(Task input)

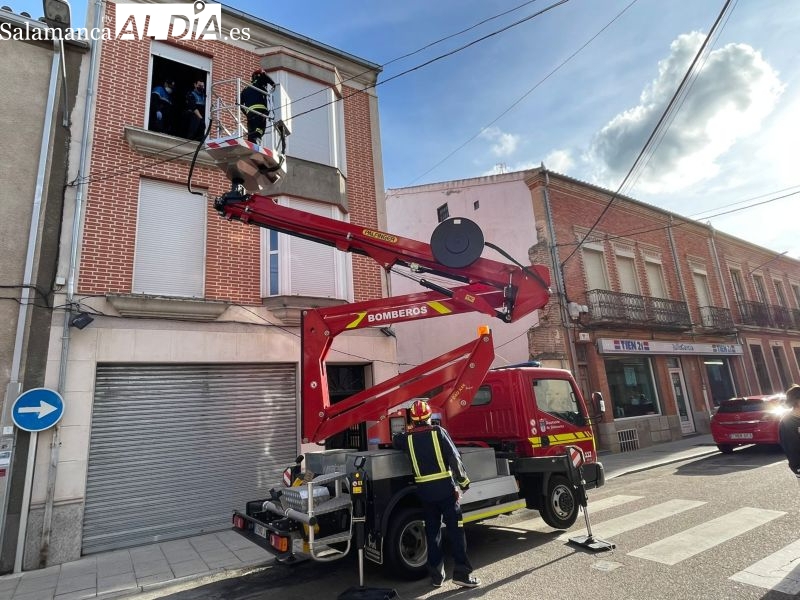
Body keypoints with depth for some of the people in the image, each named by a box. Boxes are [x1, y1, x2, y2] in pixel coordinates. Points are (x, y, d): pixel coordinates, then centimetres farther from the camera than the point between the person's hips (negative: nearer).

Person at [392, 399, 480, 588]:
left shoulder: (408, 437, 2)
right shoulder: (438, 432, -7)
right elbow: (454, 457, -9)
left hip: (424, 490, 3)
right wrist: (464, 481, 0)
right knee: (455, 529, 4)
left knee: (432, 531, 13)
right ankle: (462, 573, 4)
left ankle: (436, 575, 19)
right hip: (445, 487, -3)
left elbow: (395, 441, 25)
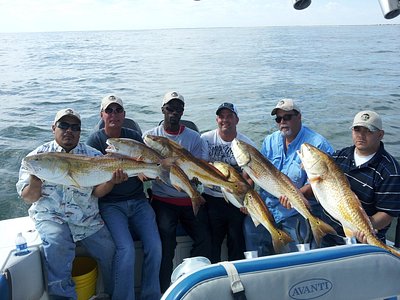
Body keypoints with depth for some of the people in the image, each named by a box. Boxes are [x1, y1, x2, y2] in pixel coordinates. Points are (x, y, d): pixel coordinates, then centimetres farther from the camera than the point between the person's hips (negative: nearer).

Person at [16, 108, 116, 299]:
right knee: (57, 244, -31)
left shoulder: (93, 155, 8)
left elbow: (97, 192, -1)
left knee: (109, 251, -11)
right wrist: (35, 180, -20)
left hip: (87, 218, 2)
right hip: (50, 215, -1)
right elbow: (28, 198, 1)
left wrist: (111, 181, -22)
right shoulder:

(End Task input)

### Action item
Put every line of the records above into a numbered list, without the blank lines and without the pictures.

### Written solution
1. Body keypoints with depth for some of the people in the image, each named by a box. Boxes are [x1, y1, x2, y2] in pixel coordinates. Points are (x, y, d): pixel coordinates, then centimetres farther from the camera than the point between the person's hips (negative: nearer).
2. Person at [392, 399, 480, 588]:
3. left shoulder: (408, 437, 2)
4. right shoulder: (438, 432, -7)
5. right elbow: (454, 457, -9)
6. left hip: (424, 490, 3)
7. right wrist: (464, 481, 0)
8. right knee: (455, 529, 4)
9. left knee: (432, 531, 13)
10. right ankle: (462, 573, 4)
11. left ankle: (436, 575, 19)
12. right hip: (445, 487, -3)
13. left elbow: (395, 441, 25)
14. Body keypoints with depth for some of the people in the image, each named by a box. Boxes are [x1, y1, x2, y2] in pixel coordinates. Points are (x, y, d): pixel coordinates, then centimetres farther from the camera than the point between the person's hips (negative: nearer).
15. Person at [16, 108, 116, 299]:
16. right knee: (57, 244, -31)
17. left shoulder: (93, 155, 8)
18. left elbow: (97, 192, -1)
19. left knee: (109, 251, -11)
20. right wrist: (35, 180, -20)
21. left hip: (87, 218, 2)
22. right hip: (50, 215, -1)
23. right elbow: (28, 198, 1)
24. left wrist: (111, 181, -22)
25. right shoulder:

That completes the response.